• _Task to carry out_
Can you reproduce every text line in the listing below word for word, omitting the pictures?

━━ Recorded data ━━

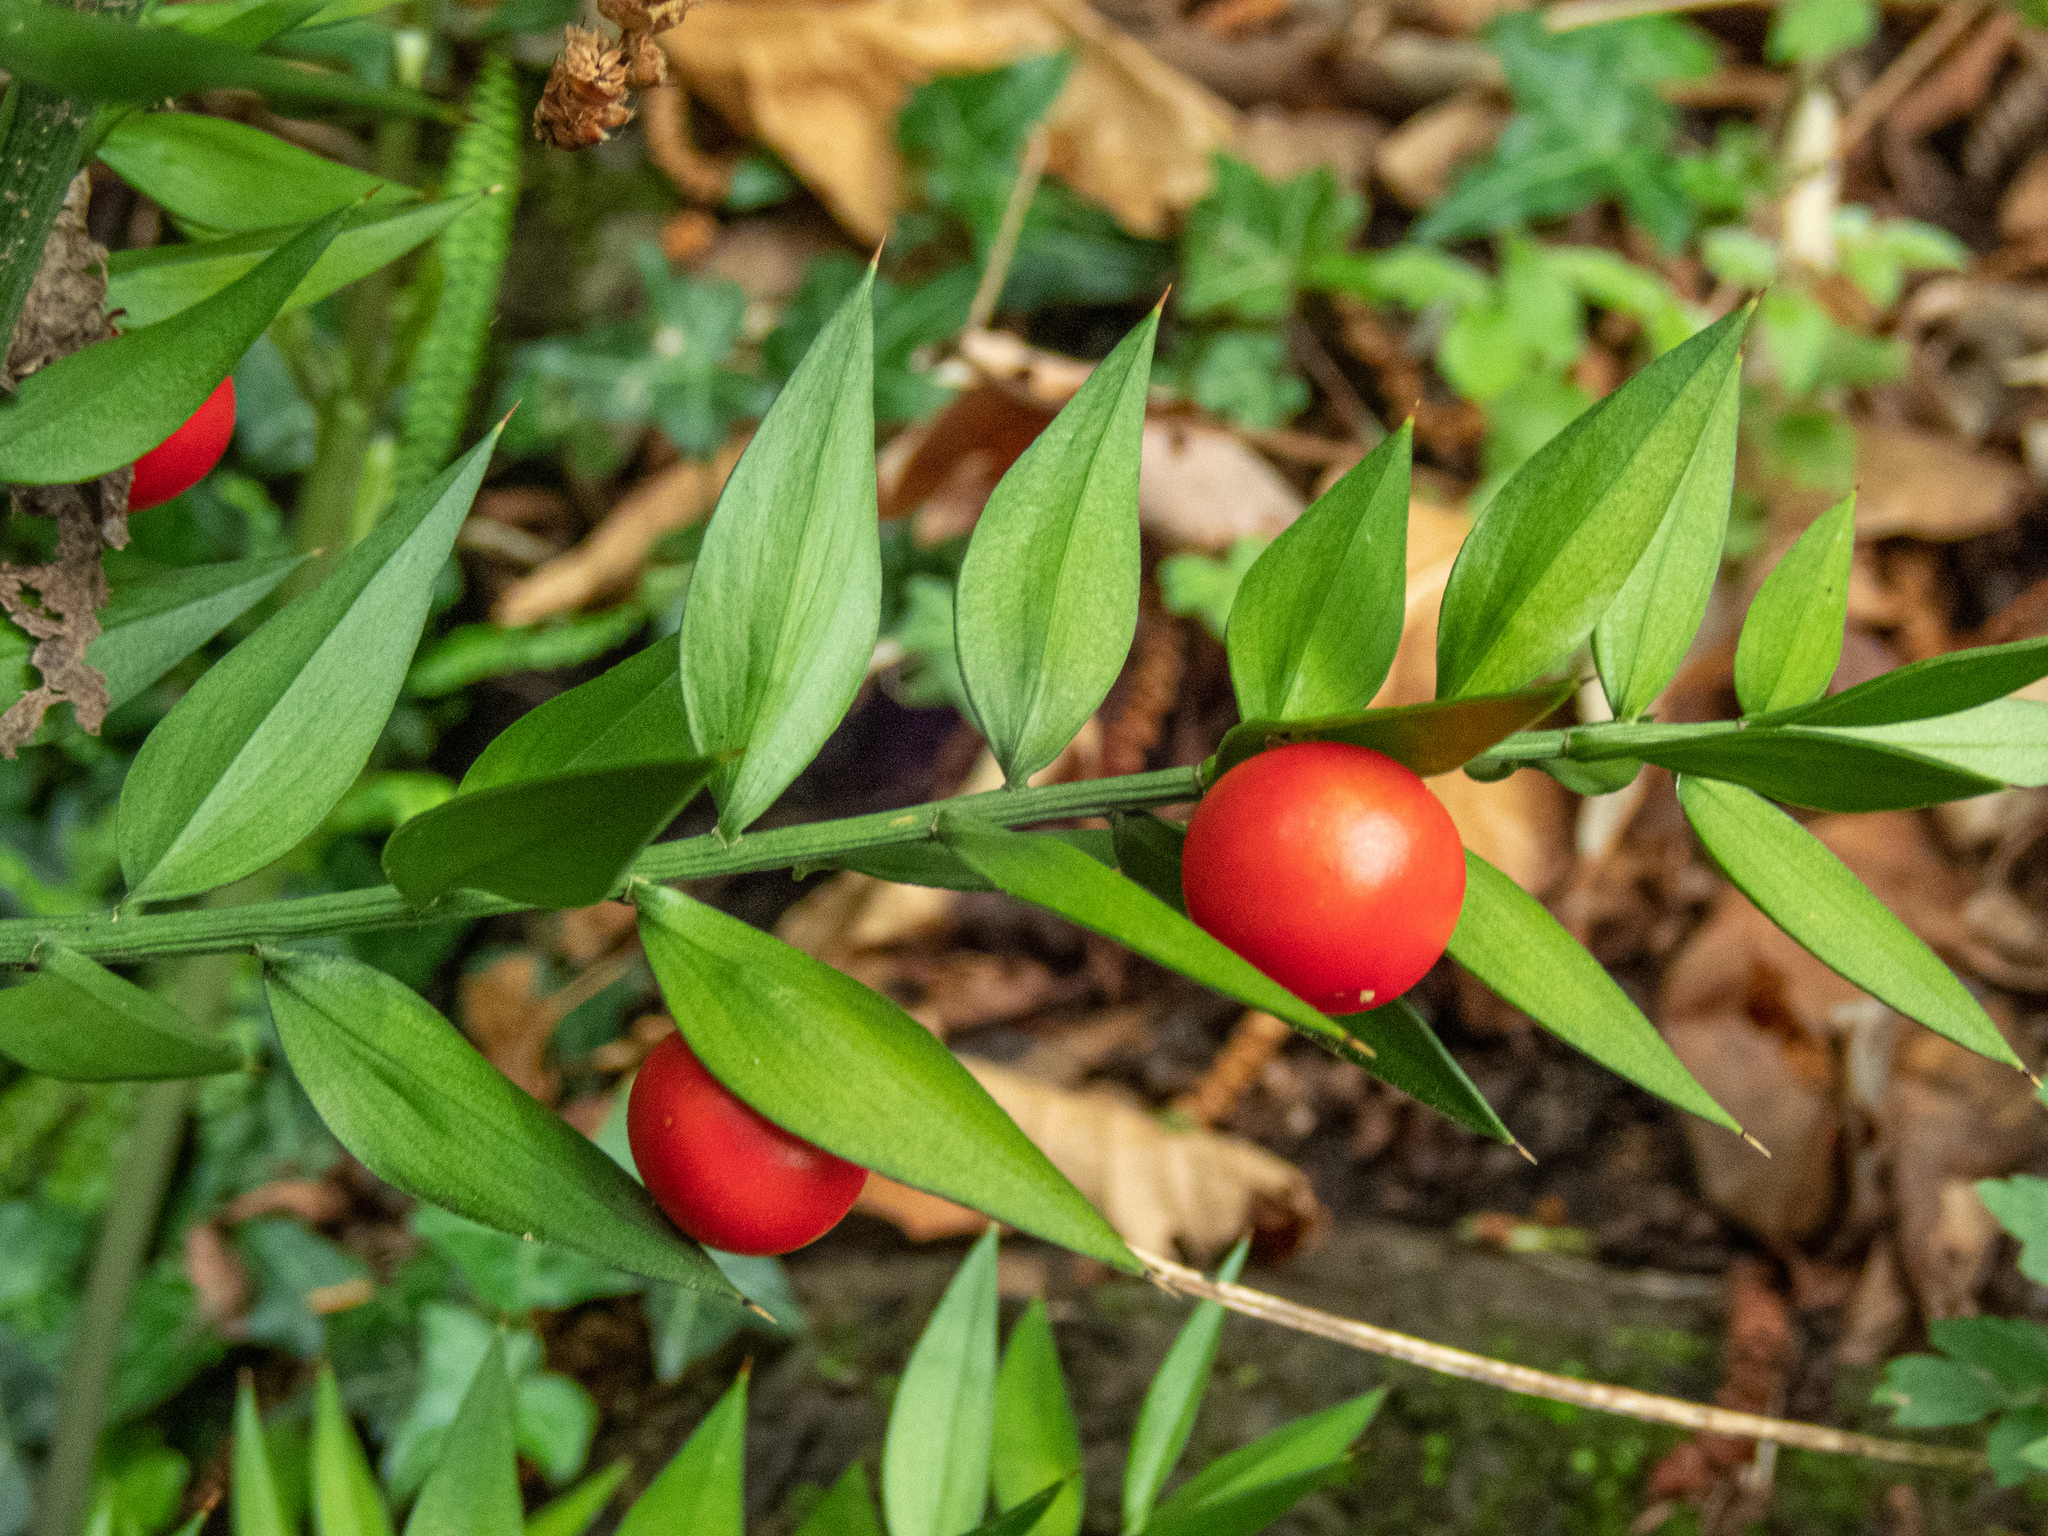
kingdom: Plantae
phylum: Tracheophyta
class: Liliopsida
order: Asparagales
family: Asparagaceae
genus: Ruscus
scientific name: Ruscus aculeatus
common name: Butcher's-broom
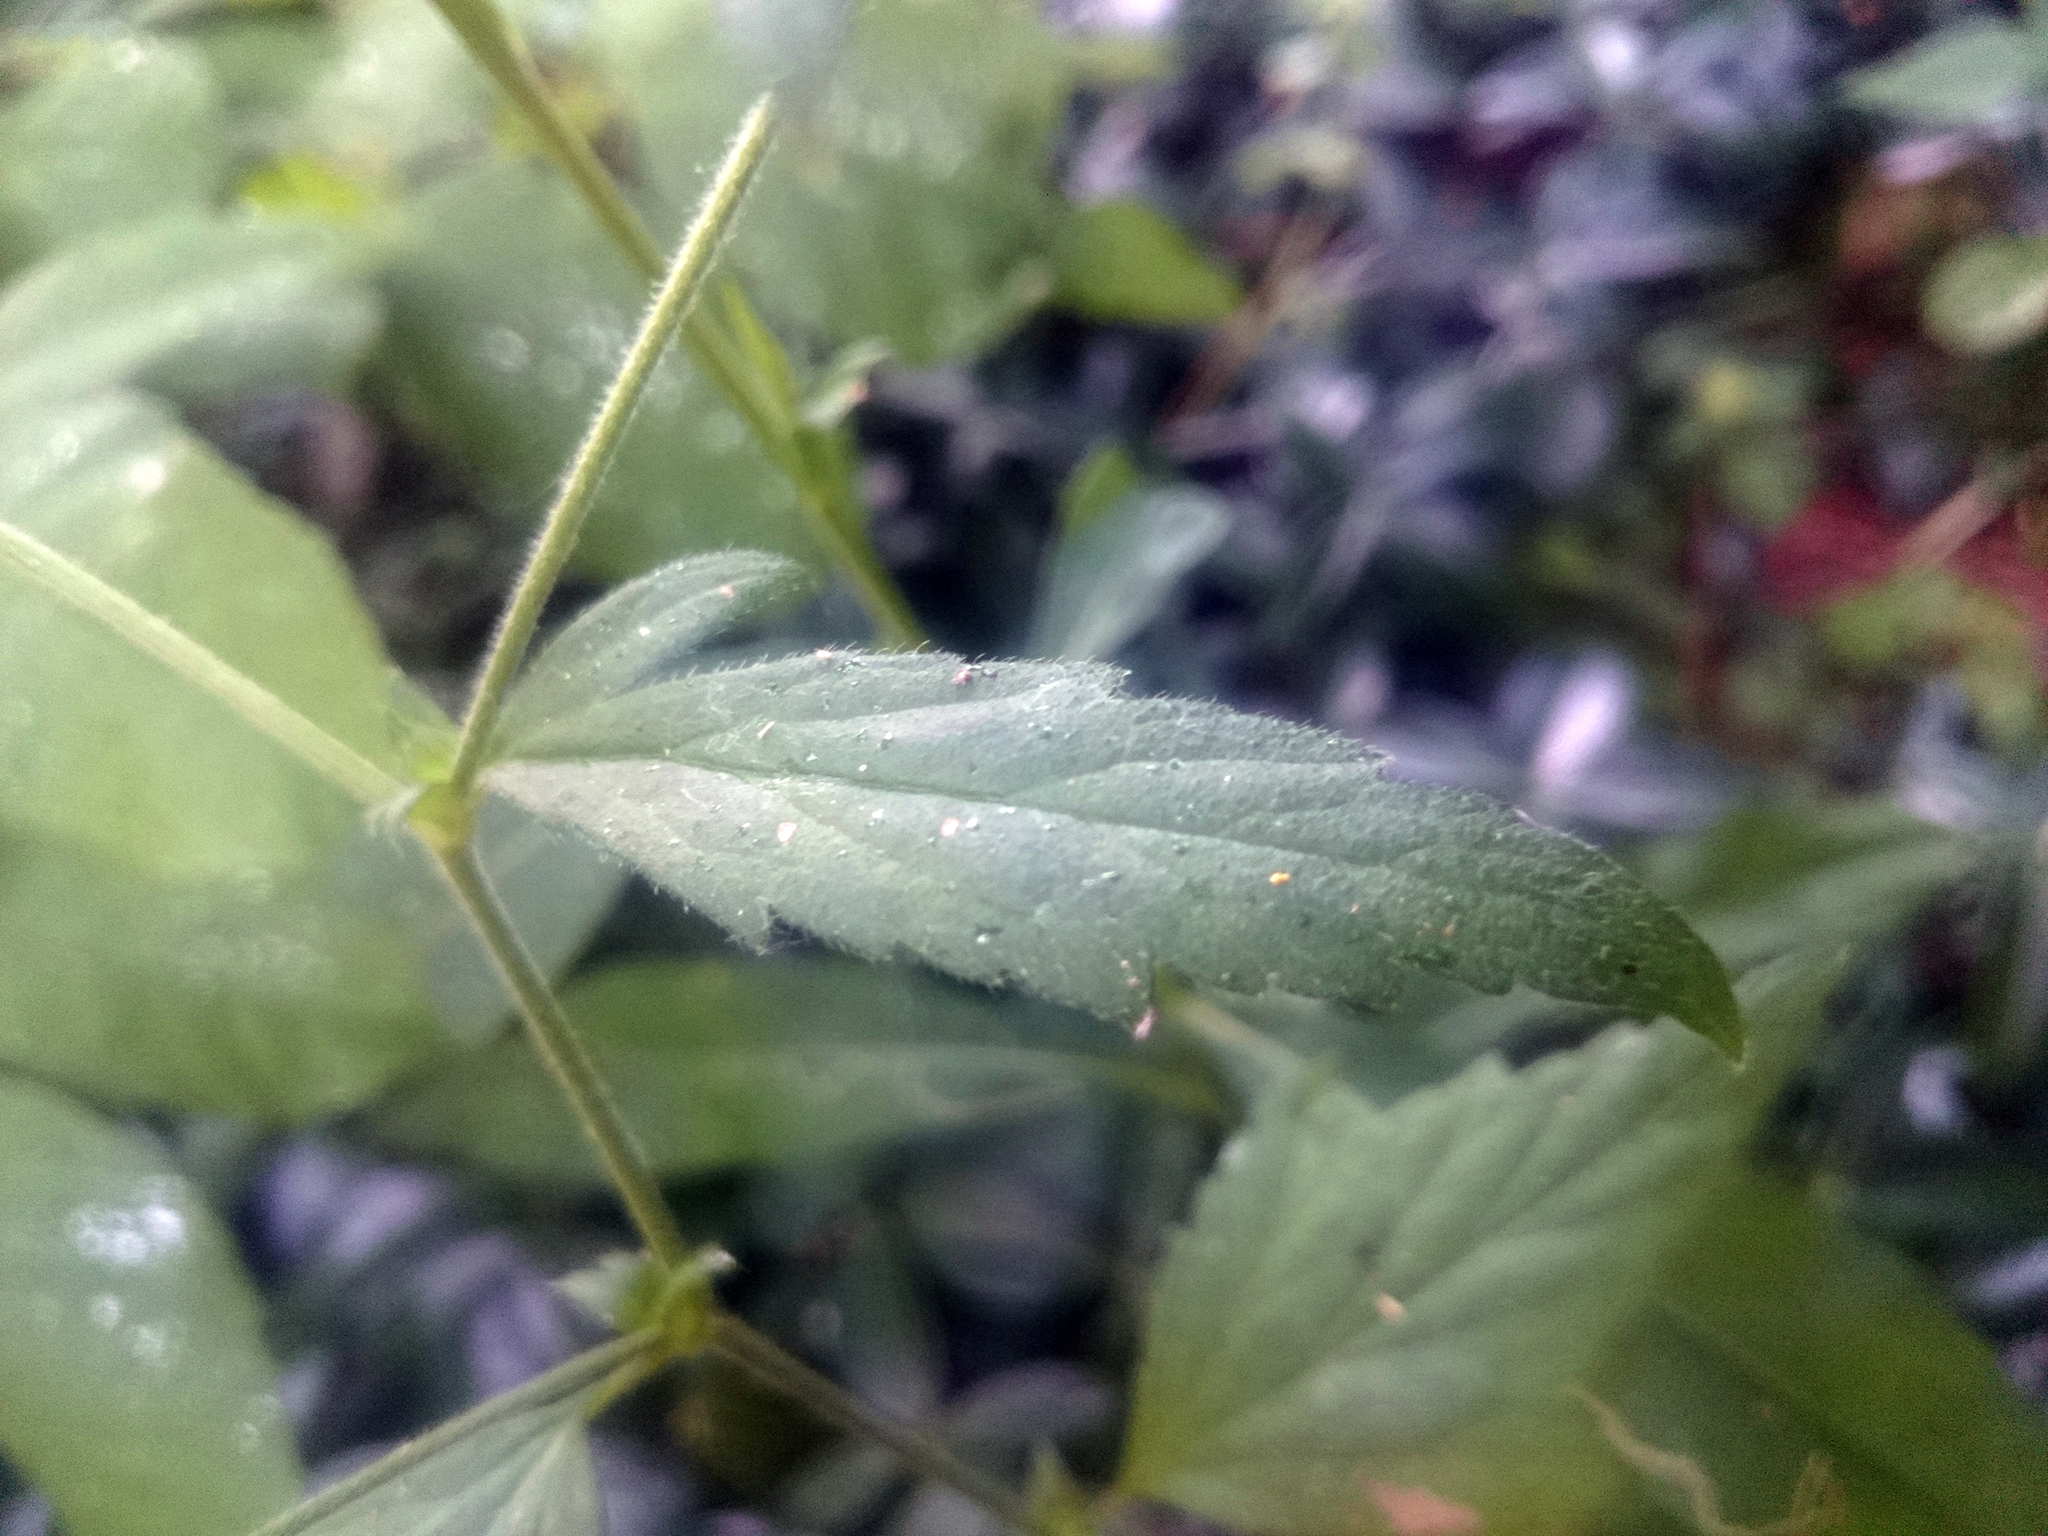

━━━

• _Response to the task_
kingdom: Plantae
phylum: Tracheophyta
class: Liliopsida
order: Asparagales
family: Asparagaceae
genus: Ruscus
scientific name: Ruscus aculeatus
common name: Butcher's-broom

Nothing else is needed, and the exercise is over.